There were plenty of rumors floating around about inmates found dead in their bunks or in the shower stalls. I didn’t know how many of those rumors were true and I didn’t care to know. All that mattered to me was that I was being broken down by a system built to break people like me. I slept less than two hours a night and ate no more of the food than I needed. I had lost interest in most things and went through the routine of my day with shuttered eyes, closed to as much around me as possible.

It seemed even worse for my friends. I looked over at Michael, his face tired and worn, his movements slow and tentative, humbled by the beatings and the surroundings. His passion seemed dissolved, his strength sheared. All that was left beneath the sunken eyes and beat-up body was his pride and his concern for our collective safety. I hoped it would be enough to get him through.

John’s condition was even worse. He was sickly to begin with, and the constant beatings and rapes combined with the lack of food he could eat had reduced his body to a withered state. He spent more time in the infirmary than he did in class or in the exercise yard. He spoke in a low, raspy voice and was losing that sharp edge of humor that had always sustained him.

Butter looked the same on the outside, his body weight holding steady, his manner seemingly unaffected. But his eyes were lifeless, stripped of any vibrancy, emptied of their spark. He was cold and distant now, his emotions locked, his responses monosyllabic. It was a survival method, the only way he could think of to make it through one more day.

Each of the guards had chosen one of us as a regular target, tagged us as his own personal pet. In my case, it was Addison. He would call on me to run his errands and even had me wash his car once a week. His hatred of me knew no barriers, his abuse no gates. He would
spend hours telling me how easy my life was compared to his, how I was lucky to have a father who cared about me and a mother who didn’t sleep around. He told me I should appreciate having grown up in New York City and been able to see all the things he could never afford to see. He told me I was lucky to have a friend like him in a place like Wilkinson.

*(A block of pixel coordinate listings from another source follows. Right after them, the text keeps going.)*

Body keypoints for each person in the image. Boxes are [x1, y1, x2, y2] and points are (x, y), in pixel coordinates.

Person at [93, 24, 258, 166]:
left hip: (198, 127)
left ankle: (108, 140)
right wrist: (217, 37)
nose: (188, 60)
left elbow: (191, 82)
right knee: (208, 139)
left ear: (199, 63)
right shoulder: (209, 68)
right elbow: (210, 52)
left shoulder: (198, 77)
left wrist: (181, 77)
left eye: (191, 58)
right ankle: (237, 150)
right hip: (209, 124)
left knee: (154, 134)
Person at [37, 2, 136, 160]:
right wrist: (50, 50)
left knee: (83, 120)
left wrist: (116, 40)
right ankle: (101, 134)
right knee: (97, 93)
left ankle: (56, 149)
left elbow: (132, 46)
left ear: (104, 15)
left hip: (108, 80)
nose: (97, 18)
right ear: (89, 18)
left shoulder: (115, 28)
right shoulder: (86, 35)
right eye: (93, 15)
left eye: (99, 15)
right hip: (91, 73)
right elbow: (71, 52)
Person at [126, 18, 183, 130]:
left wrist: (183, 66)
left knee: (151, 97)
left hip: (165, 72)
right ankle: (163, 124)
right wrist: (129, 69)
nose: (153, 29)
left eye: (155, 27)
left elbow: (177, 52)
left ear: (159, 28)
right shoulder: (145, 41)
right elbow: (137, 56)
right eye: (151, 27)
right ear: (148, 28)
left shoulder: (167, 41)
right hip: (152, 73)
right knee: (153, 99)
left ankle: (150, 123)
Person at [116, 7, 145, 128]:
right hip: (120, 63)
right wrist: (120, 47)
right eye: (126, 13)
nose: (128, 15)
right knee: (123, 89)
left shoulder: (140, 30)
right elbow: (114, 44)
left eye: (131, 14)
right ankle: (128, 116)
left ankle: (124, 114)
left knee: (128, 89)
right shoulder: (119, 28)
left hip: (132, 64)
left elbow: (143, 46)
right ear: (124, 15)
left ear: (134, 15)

Ferguson had it in for John, whose very presence would set off the guard’s explosive temper. He would kick John as he walked by or hit him on the back of the head with his baton. Often the abuse would be rougher, its ugly results visible the next morning when John walked the yard with swollen eyes or puffy lips. Ferguson had a villain’s heart and enjoyed whipping the weakest member of our pack. I always felt it was because he was weak himself, constantly ridiculed by Nokes and Styler. He couldn’t lash out at them, so he sought an easier target. He found that target in John Reilly.

Styler claimed Tommy as his personal property. He forced him to carry his free weights around the yard and left a pair of shoes outside his cell every night to be shined by morning. He slapped and verbally abused him at will, a muscular man lording his advantage over a chubby boy. Tommy’s presence set off in Styler too many reminders of his own impoverished childhood. He thought himself better than Tommy, constantly berating him over the most minor of infractions. He never let a day pass without attacking him in some form.

While Nokes abused us all, he took his greatest pleasure from beating Michael. He saw it as a match between two group leaders and always made sure that the rest of us were aware of his numerous assaults. He relished the cruelty he showered on Michael, forcing him to wipe up puddles of urine and wash the soiled clothes of other inmates. He ordered him to run laps around the
playground track late into the night and then would wake him before the morning bell. He would slap and kick him randomly and trip him from behind while he walked the lunch line. It was all meant to make Michael beg him to stop, beg Nokes to leave him alone. But through it all, Michael Sullivan never spoke a word.